- [INPUT MATERIAL]
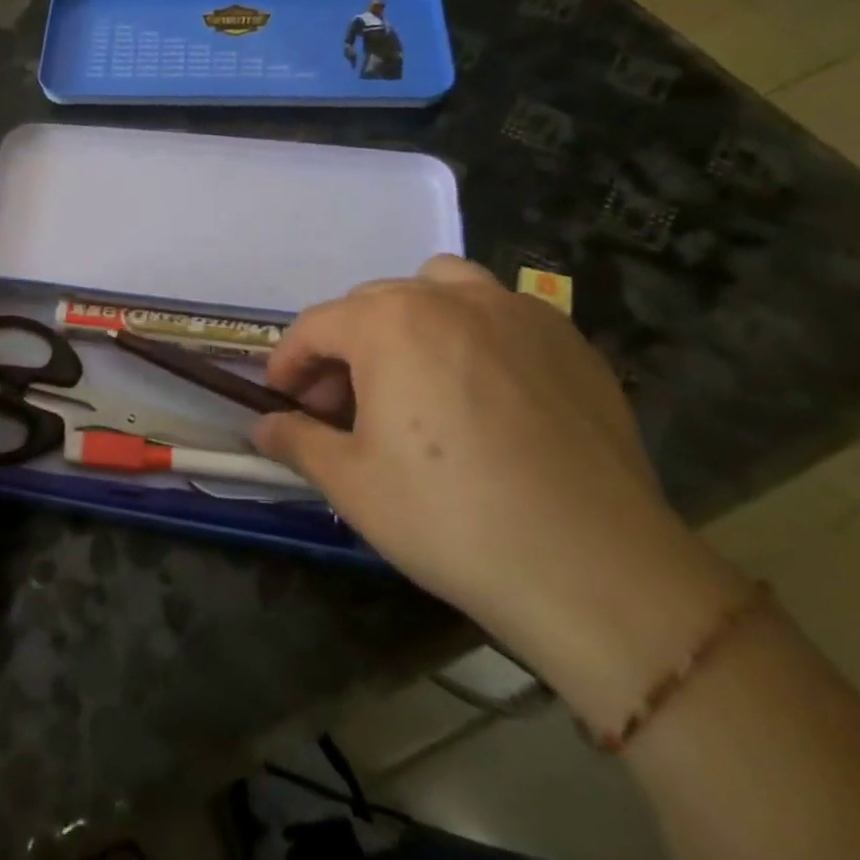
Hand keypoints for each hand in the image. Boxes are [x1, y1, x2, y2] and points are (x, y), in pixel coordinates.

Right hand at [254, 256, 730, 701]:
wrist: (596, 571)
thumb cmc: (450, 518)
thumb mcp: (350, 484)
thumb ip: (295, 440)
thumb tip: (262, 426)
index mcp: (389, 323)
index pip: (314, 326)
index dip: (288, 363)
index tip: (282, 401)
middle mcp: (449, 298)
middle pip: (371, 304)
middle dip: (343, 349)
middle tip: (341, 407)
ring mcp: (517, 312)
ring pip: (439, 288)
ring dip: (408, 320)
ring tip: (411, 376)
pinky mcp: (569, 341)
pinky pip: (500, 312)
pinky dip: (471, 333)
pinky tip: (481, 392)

==

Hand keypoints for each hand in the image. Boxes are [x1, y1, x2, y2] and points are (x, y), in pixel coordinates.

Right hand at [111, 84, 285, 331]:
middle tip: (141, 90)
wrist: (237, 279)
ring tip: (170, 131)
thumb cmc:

- [PROBLEM REQUIREMENTS] Above are the lines; repeat exactly the ones from the line containing "ring pip: (439, 288)" down to the line containing "pinky tip: (481, 392)", both inclusive.

- [RESPONSE BELOW]
ring pip: (439, 288)
ring dip: (408, 320)
ring tip: (411, 376)
pinky mcp: (569, 341)
pinky pip: (500, 312)
pinky dip: (471, 333)
pinky tip: (481, 392)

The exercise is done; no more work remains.